Occasionally basaltic lava-streams exhibit other curious structures in addition to the columnar. Thus some basaltic columns are found divided into regular joints by equidistant, curved surfaces, the joints thus fitting into one another by a kind of ball-and-socket arrangement. Sometimes we find processes projecting from the angles of the curved joint-surfaces, which cause the blocks to fit together as with a tenon and mortise. This kind of structure is admirably displayed at the Giant's Causeway, Co. Antrim, in the North of Ireland. A portion of a basaltic column from this locality is represented in fig. 29.

While the ordinary columnar structures are very common in basalts, the ball-and-socket and tenon-and-mortise structures are exceedingly rare. The question of the mode of origin of these remarkable structures has given rise to much discussion, and the opinions of geologists and physicists are by no means unanimous upon the subject.

Sometimes we find masses of lava traversed by curved joints, and occasionally we find curious combinations of curved and plane joints, giving rise to appearances scarcely less remarkable than those presented by the columns of the Giant's Causeway. Some of the more striking examples of this kind have been described and explained by Professor Bonney.

In the Ponza Islands there occurs a remarkable example of a columnar pitchstone, which is also traversed by a member of curved concentric joints, causing the rock to break up into pieces like the coats of an onion.

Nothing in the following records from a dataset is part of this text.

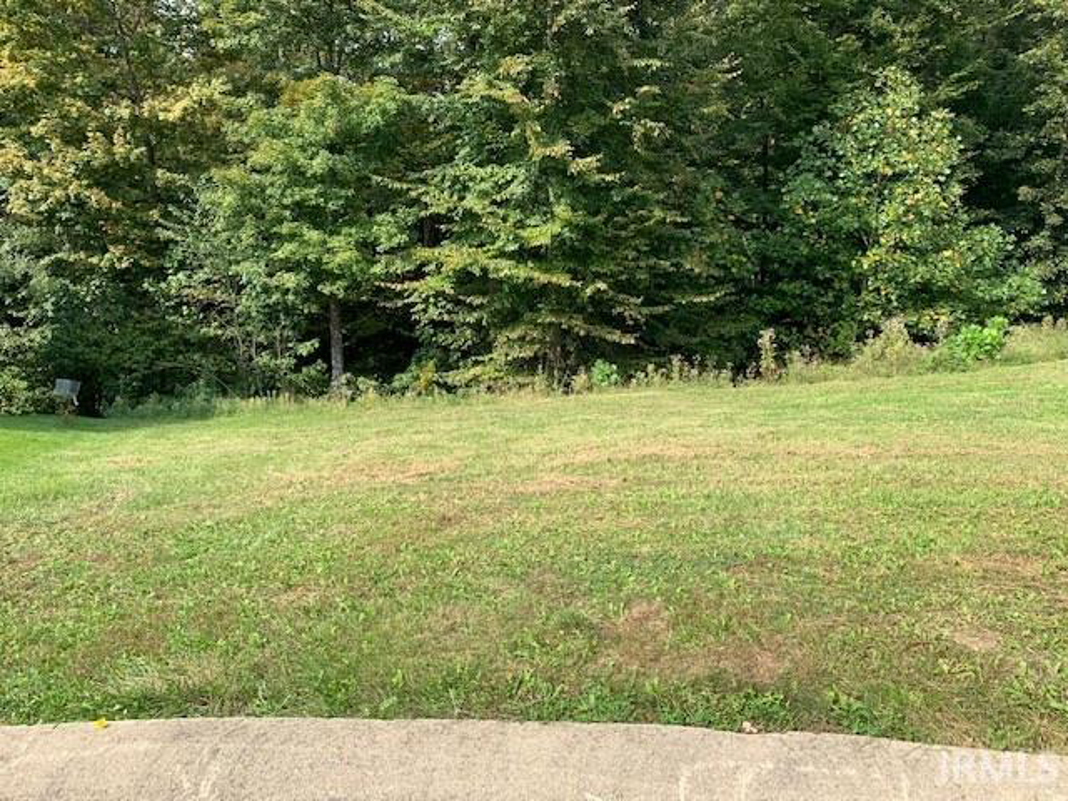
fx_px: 802
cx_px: 534
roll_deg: -0.3
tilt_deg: -11.8
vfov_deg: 53.1
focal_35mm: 26
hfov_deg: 67.3
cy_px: 400
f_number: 1.8
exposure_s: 1/732
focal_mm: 4.25
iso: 25
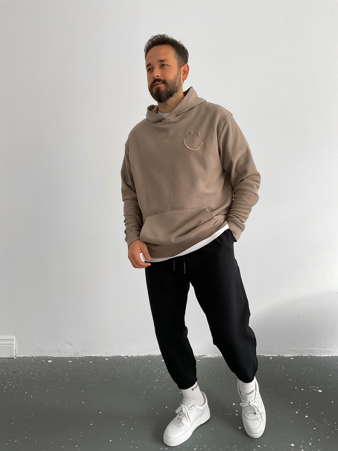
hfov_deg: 48.2
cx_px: 169
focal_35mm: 29
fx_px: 378
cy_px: 226
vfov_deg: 61.7
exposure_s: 1/120
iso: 64
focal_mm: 3
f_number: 1.8
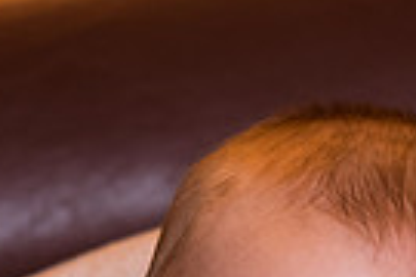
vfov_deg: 6.9
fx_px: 2230
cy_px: 537
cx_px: 330
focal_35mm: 193
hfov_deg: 10.6
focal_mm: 30.2
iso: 800
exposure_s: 1/125
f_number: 3.6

This remarkable rock-mass is represented in fig. 30.

A very similar structure is often seen in certain glassy lavas, when they are examined in thin sections under the microscope. Such glassy lavas exhibit the peculiar lustre of mother-of-pearly doubtless in consequence of the interference of light along the cracks. Lavas exhibiting this character are known to geologists as 'perlites.' The perlitic structure has been produced artificially by Mr. Grenville Cole in Canada Balsam, and by MM. Fonqué and Michel Lévy, in chemically deposited silica. See fig. 31.

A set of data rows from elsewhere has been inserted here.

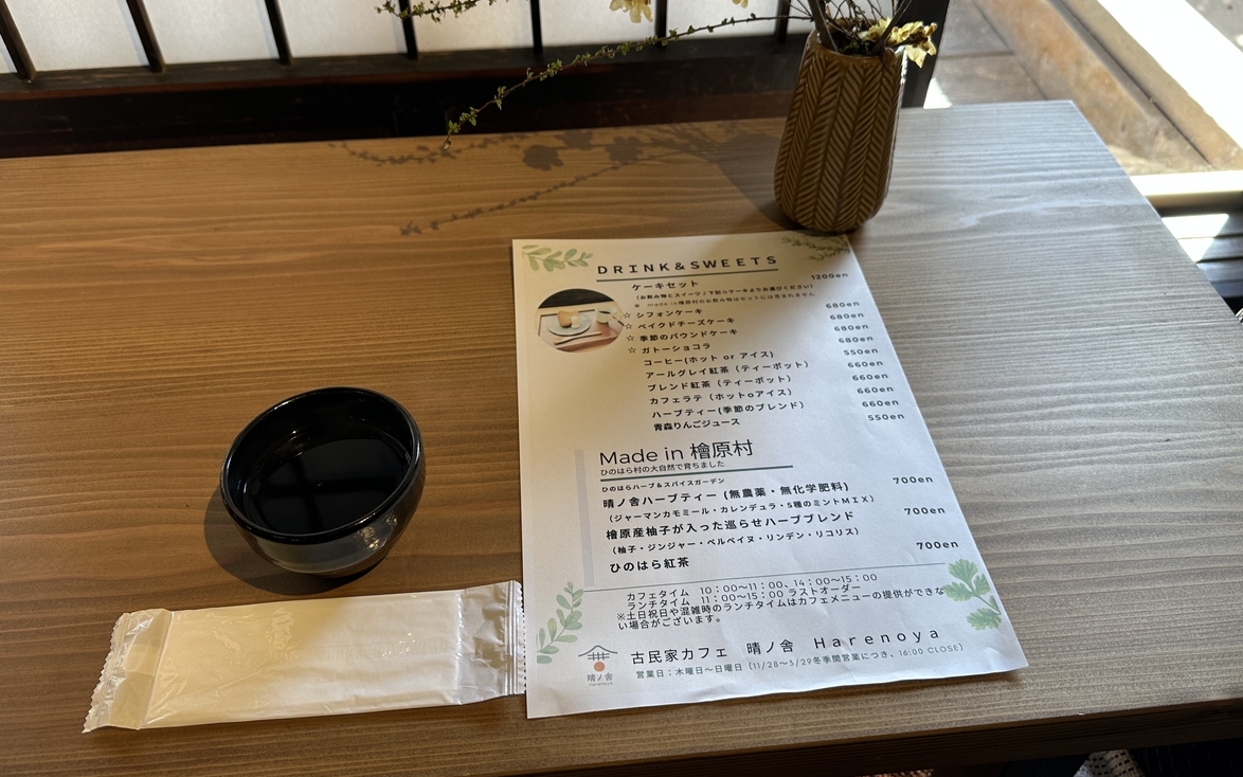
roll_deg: -0.2
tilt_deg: -44.0
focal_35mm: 26
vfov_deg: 47.3
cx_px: 626
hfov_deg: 70.4
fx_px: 881
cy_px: 307
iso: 64
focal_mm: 6.86
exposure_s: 1/100
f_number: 1.78
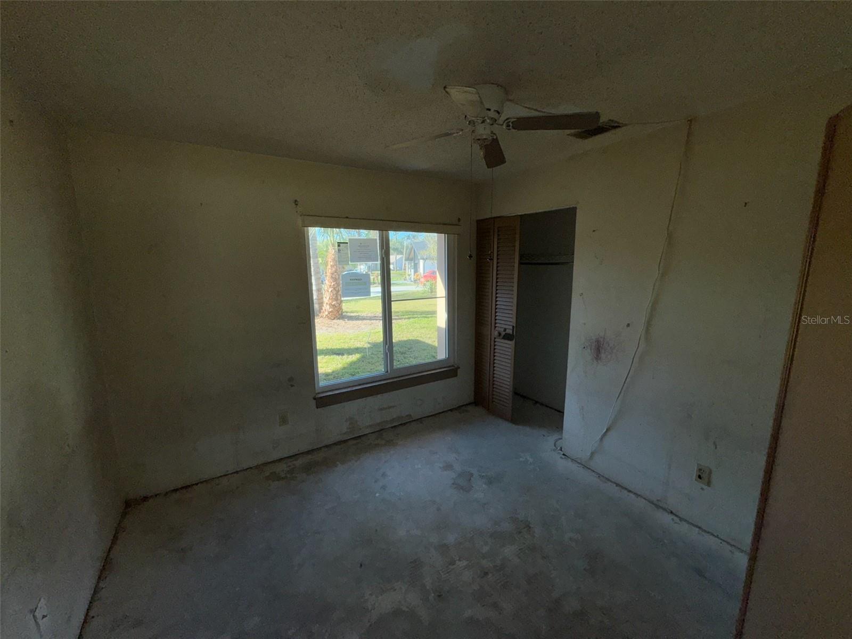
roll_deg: +0.2
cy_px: 320
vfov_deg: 85.7
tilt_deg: -9.2
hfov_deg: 102.1
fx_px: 345
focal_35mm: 14
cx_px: 426
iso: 32
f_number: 2.2
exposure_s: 1/321
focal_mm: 2.22
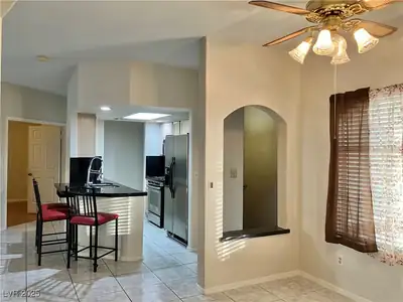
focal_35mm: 28
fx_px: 326
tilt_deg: +1.4
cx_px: 202
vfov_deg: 49.7
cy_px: 151
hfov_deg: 63.4
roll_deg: -0.6
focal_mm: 3.99
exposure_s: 1/60
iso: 160
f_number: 1.8
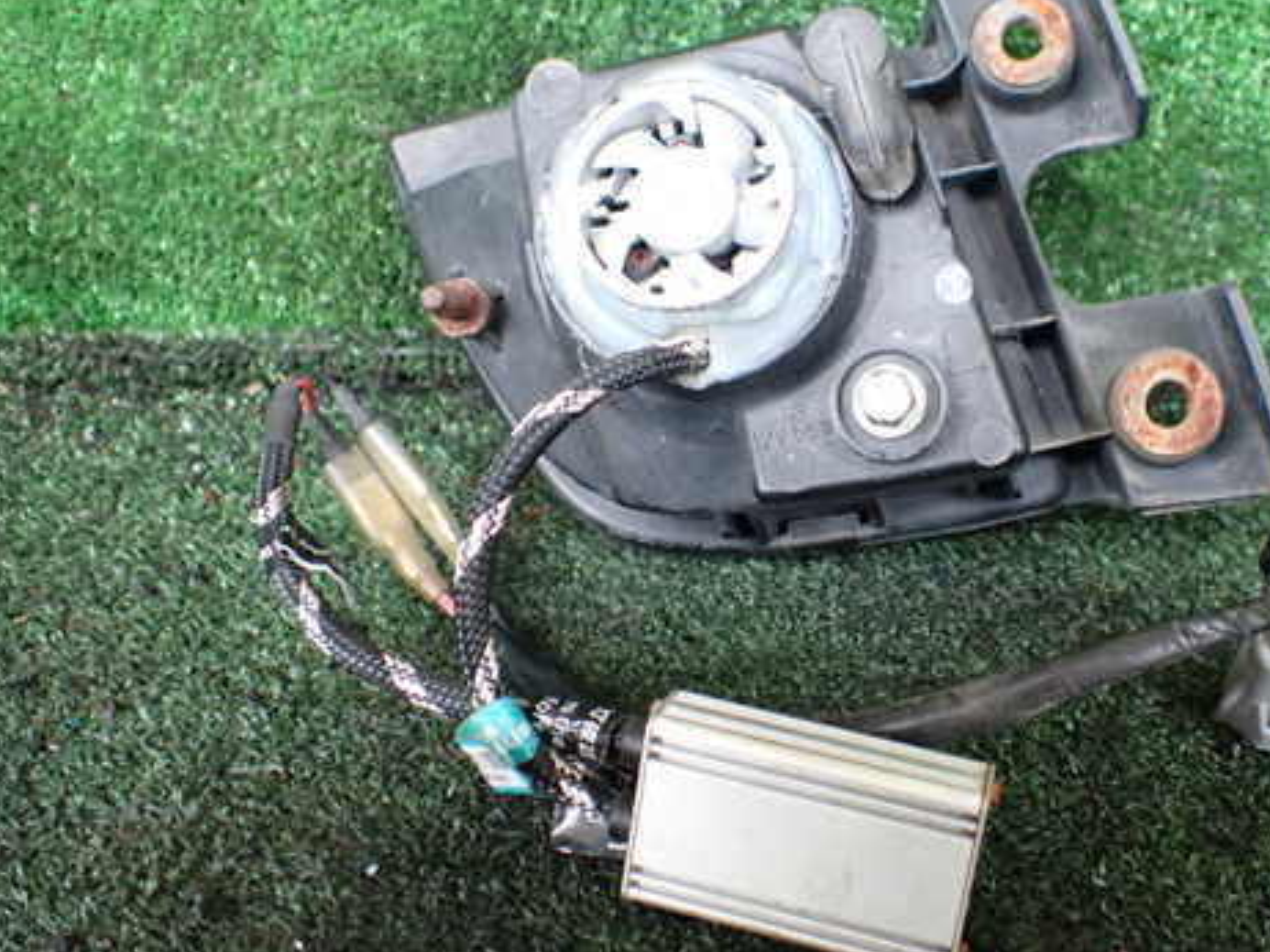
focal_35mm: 39
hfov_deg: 47.4
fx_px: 1430
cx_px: 808
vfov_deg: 36.8
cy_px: 457
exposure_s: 1/125
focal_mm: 5.4
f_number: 2.3
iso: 640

A thick lava-stream must take an enormous period to cool down—probably many hundreds or even thousands of years. It is possible to walk over lava-streams in which at a few inches below the surface the rock is still red-hot, so that a piece of stick is lighted if thrust into a crack. Lava is a very bad conductor of heat, and loose scoriæ and dust are still worse conductors. During the eruption of Vesuvius in 1872, masses of snow which were covered with a thick layer of scoriæ, and afterwards by a stream of lava, were found three years afterwards consolidated into ice, but not melted. The city of Catania is constantly supplied with ice from masses of snow which have been buried under the ejections of Etna.

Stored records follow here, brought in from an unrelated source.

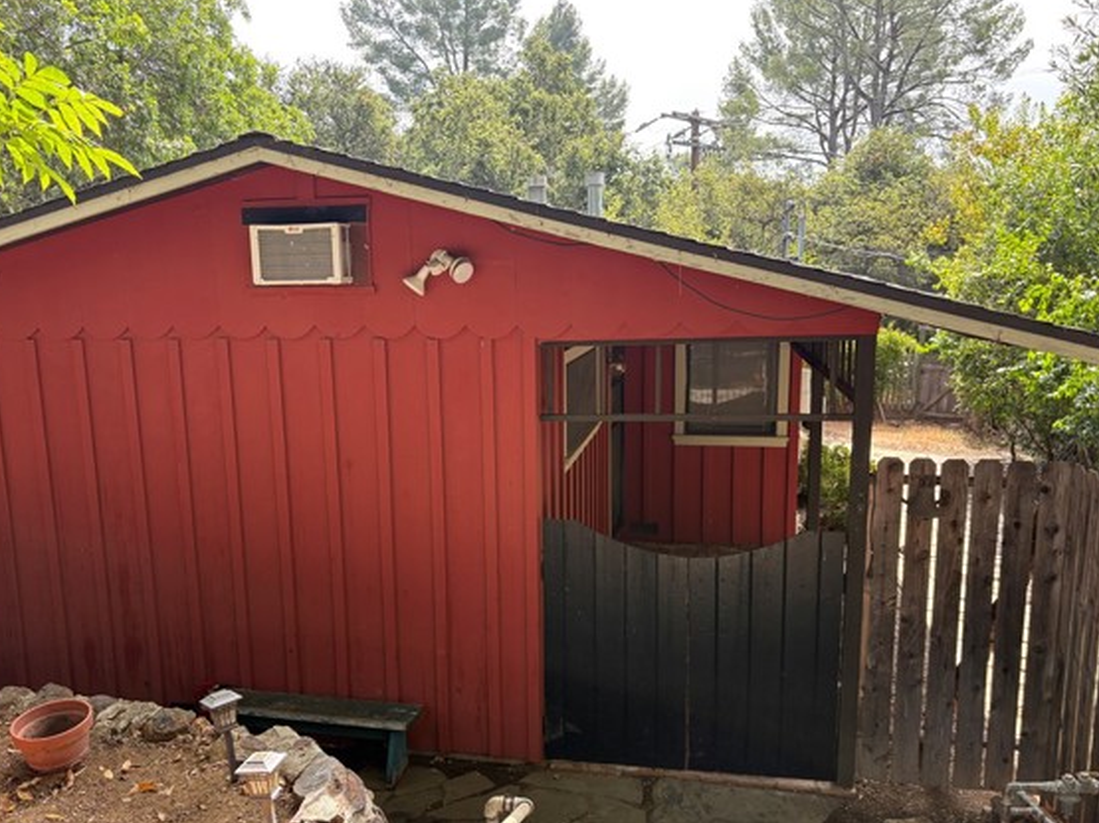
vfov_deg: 46.7
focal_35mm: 30
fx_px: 952
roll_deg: +1.5
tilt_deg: -10.2
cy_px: 447
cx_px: 541
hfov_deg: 60.0
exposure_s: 1/427
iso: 64
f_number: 1.6
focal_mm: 5.96
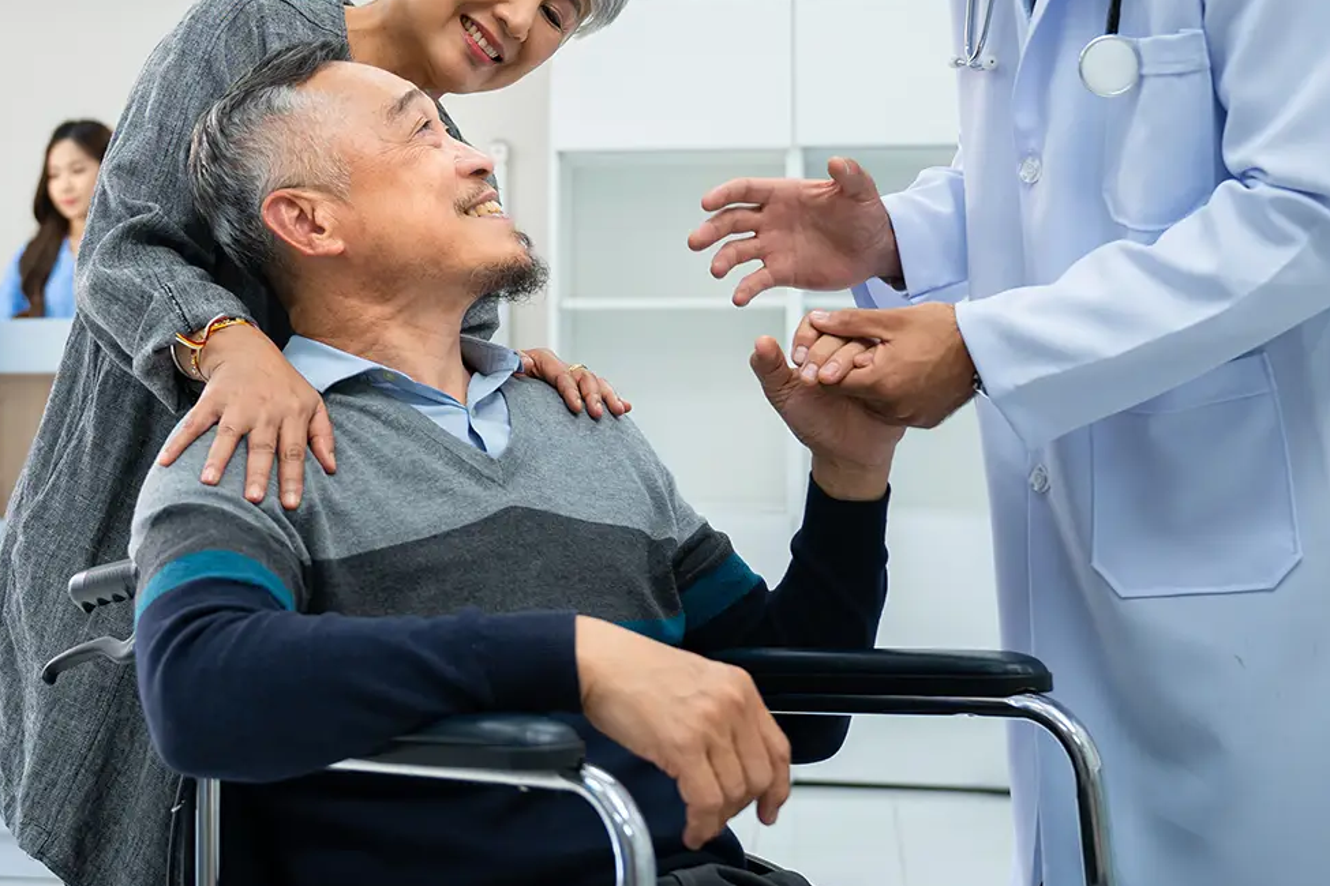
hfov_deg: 31.4
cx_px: 340
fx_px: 2327
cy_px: 229
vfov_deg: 21.4
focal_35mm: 63
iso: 125
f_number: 2.8
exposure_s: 1/125
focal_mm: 32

During the cooling down of lavas, the escape of steam and various gases gives rise to the deposition of many beautiful crystalline substances in the cavities and on the surfaces of the lava. Deposits of sulphur, specular-iron, tridymite, and many other substances are often thus produced, and the colour and appearance of the rock-masses are sometimes completely disguised by these surface incrustations, or by the decomposition of the materials of the lava by the action of the add gases, and vapours upon it.

Very frequently the surface of a lava-stream becomes solid, while the deeper portions retain their fluid condition; under such circumstances the central portions may flow away, leaving a great hollow chamber or cavern. In consequence of this action, we not unfrequently find the upper surface of a lava-current exhibiting a depression, due to the falling in of the solidified upper portions when the liquid lava has flowed away and left it unsupported, as in fig. 32.